"We shall all be indeed glad to see you, my dear Albert," he said, "for we have very great need of your return on every account. Besides all these grievous and iniquitous proceedings against the Protestants, we have in our own bosom men who I hear had the impudence even to attack you; but who have since committed various other outrages of a marked and peculiar character. One man, I learn, has been shot dead upon the spot, another has been wounded severely, a third has been robbed and maltreated. But I cannot discover that any one has met with harshness, except such as are distinguished for a somewhat inordinate zeal in favour of the Catholic faith. Not a Protestant has been attacked, which marks the matter more particularly, and the peasantry themselves are beginning to notice the fact, so that it will not be long before their priests take notice of it, and the eyes of the state will be turned angrily upon us."

"I fear indeed that it will be so," replied the Count; "but whether the result will or will not be evil, God in his wisdom only knows."

"How is this, my dear Albert?" exclaimed the clergyman. "You sent to me to ask that I should draw up a humble petition to the King, representing the Protestants as peaceful, humble, obedient subjects, and surely we must take every measure that we may not by our own actions give the lie to our own words."

"I will certainly, my dear friend," replied the Count, "take every measure that it is possible for man to take, to put down this evil system of plunder and violence, whether it be carried on by Protestants or Catholics. There is a notorious violation of the law, and I am determined to put it down if it be possible, without any regard whatsoever to distinction between the two religions. The petition to the King was necessary when I wrote about it, and is so still, for it was then our only hope, and it may now be taken as a proof that even to the last moment we were willing to show ourselves humble, devoted, and loyal. I expect nothing from it but that result; but that result itself is something."

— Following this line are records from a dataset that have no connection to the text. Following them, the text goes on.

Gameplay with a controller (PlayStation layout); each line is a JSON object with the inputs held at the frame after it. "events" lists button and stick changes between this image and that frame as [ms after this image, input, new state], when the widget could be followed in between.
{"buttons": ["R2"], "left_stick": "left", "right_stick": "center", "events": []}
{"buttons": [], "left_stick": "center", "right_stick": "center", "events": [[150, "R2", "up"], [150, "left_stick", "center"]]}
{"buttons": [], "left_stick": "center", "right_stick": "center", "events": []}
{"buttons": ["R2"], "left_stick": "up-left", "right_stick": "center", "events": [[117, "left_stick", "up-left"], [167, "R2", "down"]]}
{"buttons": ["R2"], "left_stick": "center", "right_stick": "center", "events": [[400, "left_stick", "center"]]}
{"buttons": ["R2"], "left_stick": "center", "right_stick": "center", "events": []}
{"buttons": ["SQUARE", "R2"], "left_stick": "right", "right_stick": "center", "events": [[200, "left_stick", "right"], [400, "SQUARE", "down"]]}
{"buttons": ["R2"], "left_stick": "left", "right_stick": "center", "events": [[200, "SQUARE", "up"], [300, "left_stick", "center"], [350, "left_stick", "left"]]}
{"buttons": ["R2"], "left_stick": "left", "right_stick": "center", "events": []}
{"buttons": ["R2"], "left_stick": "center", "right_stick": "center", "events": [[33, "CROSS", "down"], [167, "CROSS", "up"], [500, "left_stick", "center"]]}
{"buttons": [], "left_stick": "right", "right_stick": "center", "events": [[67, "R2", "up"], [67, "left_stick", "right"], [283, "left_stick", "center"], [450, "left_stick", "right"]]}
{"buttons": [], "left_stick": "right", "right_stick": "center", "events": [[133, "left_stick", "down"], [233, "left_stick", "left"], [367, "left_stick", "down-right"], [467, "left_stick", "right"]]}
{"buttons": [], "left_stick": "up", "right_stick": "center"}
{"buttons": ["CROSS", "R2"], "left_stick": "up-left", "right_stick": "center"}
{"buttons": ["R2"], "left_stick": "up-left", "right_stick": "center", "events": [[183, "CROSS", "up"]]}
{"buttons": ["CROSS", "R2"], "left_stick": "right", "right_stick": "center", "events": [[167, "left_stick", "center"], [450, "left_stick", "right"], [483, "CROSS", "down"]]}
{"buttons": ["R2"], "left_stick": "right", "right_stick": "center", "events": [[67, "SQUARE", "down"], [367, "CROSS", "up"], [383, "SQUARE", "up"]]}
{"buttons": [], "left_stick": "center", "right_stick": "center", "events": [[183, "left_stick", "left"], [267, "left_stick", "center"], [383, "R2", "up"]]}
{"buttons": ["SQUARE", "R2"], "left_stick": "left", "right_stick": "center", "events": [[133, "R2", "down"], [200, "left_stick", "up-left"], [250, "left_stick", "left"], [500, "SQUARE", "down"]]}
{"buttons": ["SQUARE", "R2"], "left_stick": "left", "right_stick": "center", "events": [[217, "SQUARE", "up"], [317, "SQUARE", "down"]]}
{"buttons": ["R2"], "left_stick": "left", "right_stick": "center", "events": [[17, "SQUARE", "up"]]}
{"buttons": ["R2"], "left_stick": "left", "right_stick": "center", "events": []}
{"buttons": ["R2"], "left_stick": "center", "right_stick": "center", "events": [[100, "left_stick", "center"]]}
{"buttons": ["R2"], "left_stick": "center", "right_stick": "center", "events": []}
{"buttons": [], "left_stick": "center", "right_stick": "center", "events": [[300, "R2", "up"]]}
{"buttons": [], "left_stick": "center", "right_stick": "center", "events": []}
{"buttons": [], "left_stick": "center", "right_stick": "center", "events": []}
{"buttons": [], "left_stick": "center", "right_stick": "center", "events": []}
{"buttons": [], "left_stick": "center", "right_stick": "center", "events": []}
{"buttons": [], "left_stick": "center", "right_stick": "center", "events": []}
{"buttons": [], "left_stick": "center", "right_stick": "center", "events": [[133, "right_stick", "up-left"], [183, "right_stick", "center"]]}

"I fear, my son," said the old man, "that you have heard bad news since you wrote to me."

"The worst," replied the Count, with a melancholy shake of the head, "the very worst that can be given. They intend, I understand from authority that cannot be doubted, to suppress entirely the free exercise of our religion in France, and to revoke the edict of our good King Henry which secured it to us."

The old man dropped the reins upon his mule's neck, and raised his eyes appealingly to heaven. "Terrible, indeed!" he said; "but I can scarcely credit it."

"It is but too true--but too certain!" replied the Count; "and yet terrible as this is--horrible, infamous, detestable as is the cruelty and tyranny of the act itself, the means by which it is to be carried into execution are still more cruel, tyrannical, and detestable."

The old man gazed in his face as if he had hardly voice to demand what those means were; but after a brief pause the Count went on: "To sum up all in one word, they intend to take the Protestant children from the Protestant mother, from the father, from the brother, and forbidding all intercourse, to place them in the hands of the enemies of our faith, to be educated in the superstitions that we abhor."

"God will avert it!" said the old man; "it cannot be that even the sins and the follies of him who now sits upon the throne of France should deserve the signal punishment of being thus utterly given up and abandoned by the spirit of God to the tyrannical and brutal foolishness of his own heart. I cannot believe that it will ever be executed. I cannot believe that it will ever be attempted. I doubt not they will go on as they have begun; that they will send smooth-faced priests with cunning devices, as they have done indeed since you went hence, to bribe and buy to the domination of Satan the weak and wavering of our flocks, and send lists of them to the King, to swell his heart with the pride of having made converts. I can easily conceive that they will be permitted to take from us places and dignities, to drive us by every sort of annoyance, so that the gold may be purified from the dross, the corn may be winnowed from the chaff. All this they will do, for all this undoubtedly we sinners have deserved. But I do not believe that they will be permitted to do more, and my trust is not in man but in God. For the sins that we have committed, for the weakness we have displayed, for murmurs and rebellion against his will, for sinful doubts and apprehensions of his mercy, from the earthliness of our thoughts, and the want of purity in all our dealings, God may permit us to be smitten severely, terribly; but the fiery sword of his vengeance will not go out against his people beyond a certain point. He has built his church upon a rock, and there shall it stand; nor will I ever believe that the reformed church of France shall be extinguished in the land, nor that the people who have sought God with sincerity shall be left desolate. We will trust in him, my son! We will trust in him!"